" Hei… Ayo dong jangan diem aja.. Ceritain gimana Mei waktu masih kecil.. "
Satrio sedang berbaring di atas kasur yang empuk. Sekujur tubuhnya dipenuhi oleh perban layaknya seorang mumi, hanya mata, hidung, dan mulutnya saja yang tidak tertutupi oleh perban.
" … Itu privasi Kak Mei. Lebih baik kita fokus meditasi biar cepet sembuh. "
Arya yang sedang berbaring di kasur menanggapi Satrio dengan nada yang datar sambil memejamkan matanya.

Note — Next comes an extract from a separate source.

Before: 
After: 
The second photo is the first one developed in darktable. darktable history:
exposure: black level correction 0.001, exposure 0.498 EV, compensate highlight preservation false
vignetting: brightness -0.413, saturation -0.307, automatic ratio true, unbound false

Mereka berdua berada di dalam ruangan yang ada di kediaman Arya. Kasur tempat mereka berbaring tersebut bersebelahan dan membuat Arya sedikit kesal karena Satrio yang tidak bisa diam dan terus berbicara tentang banyak hal.
Apalagi ketika Satrio bertanya tentang Mei dan kehidupan pribadinya. Arya sudah beberapa kali mengacuhkannya, namun Arya menyadari bahwa sekuat apapun dia mencoba mengacuhkan Satrio, Satrio tidak pernah bergeming dan terus bertanya.

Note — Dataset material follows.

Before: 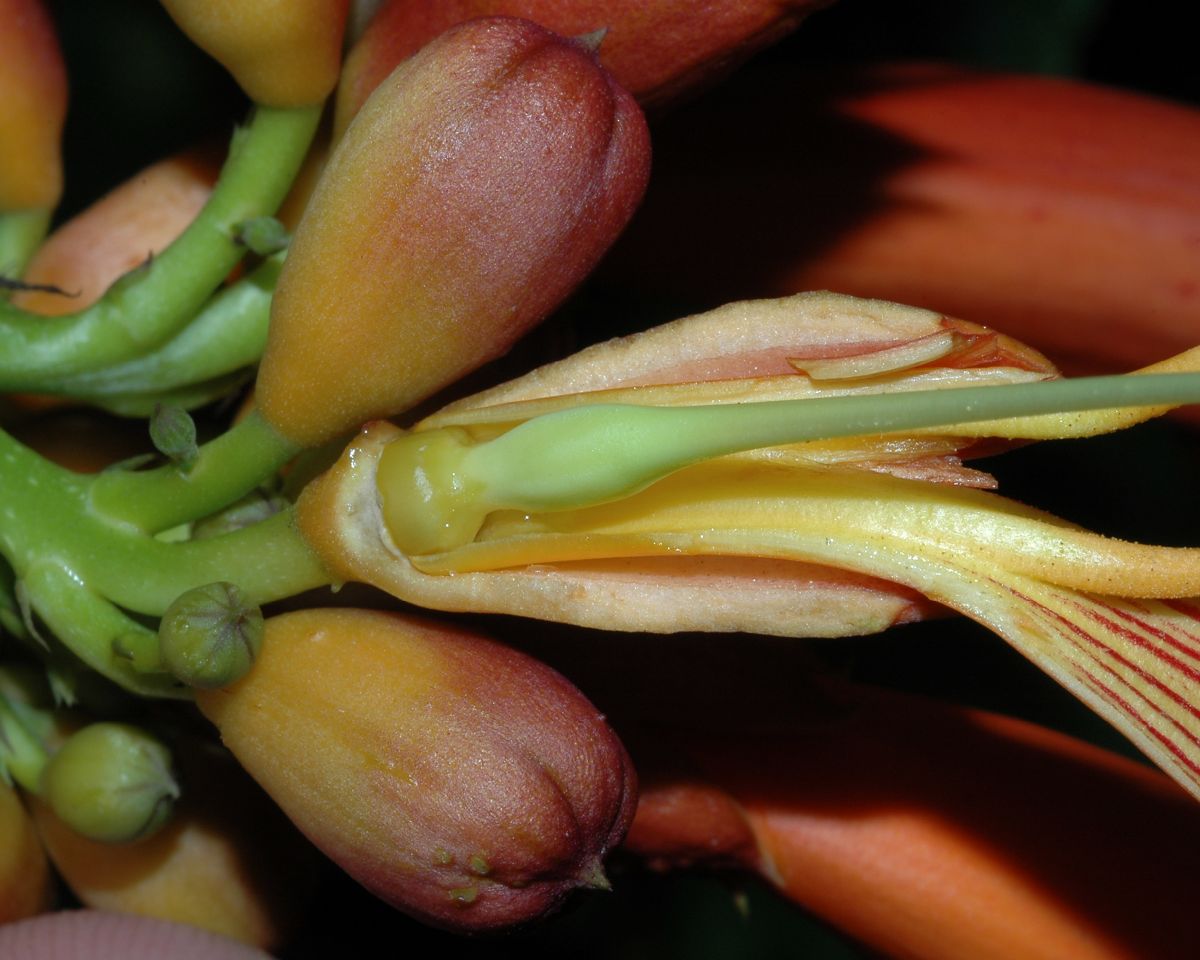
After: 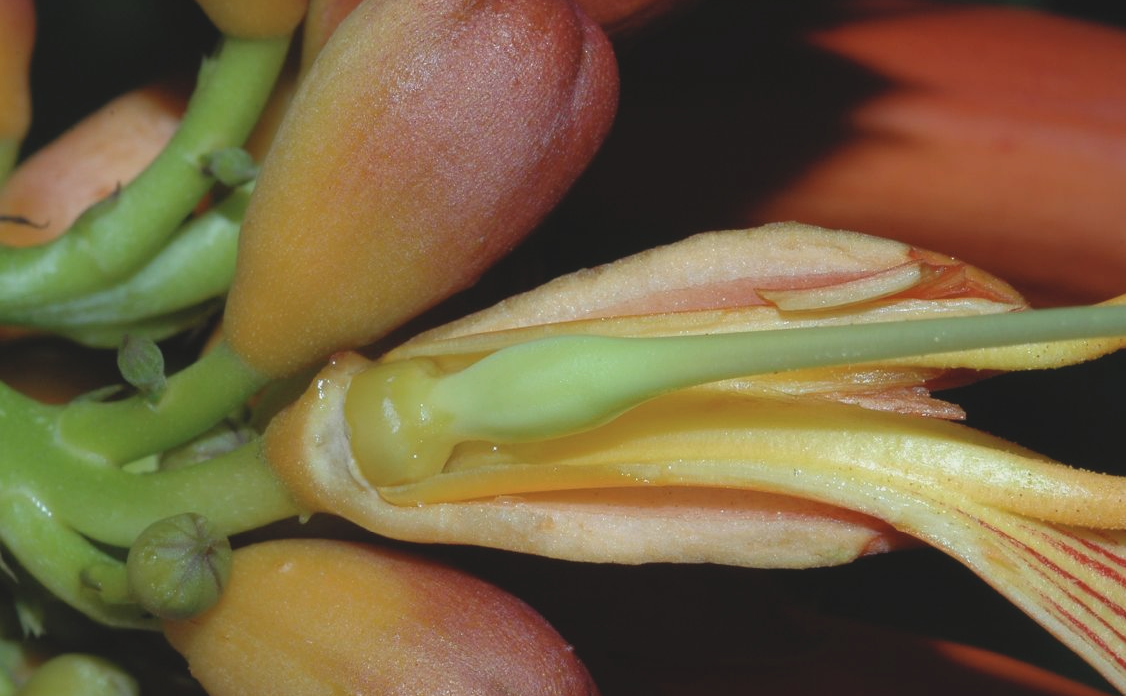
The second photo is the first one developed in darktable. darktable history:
crop: left 2.737%, top 7.287%, right 3.421%, bottom 20.179%
contrast brightness saturation: contrast -0.15, brightness 0.05, saturation -0.12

Arya tidak pernah merasakan rasanya diincar oleh kawanan nyamuk karena dia bisa membunuh nyamuk nyamuk yang mendekatinya dengan gelombang tenaga dalam, namun kali ini dia merasa bahwa mungkin rasa kesal ini adalah perasaan setiap orang yang sedang dikerubuti oleh kawanan nyamuk yang berdengung dan tidak bisa diam.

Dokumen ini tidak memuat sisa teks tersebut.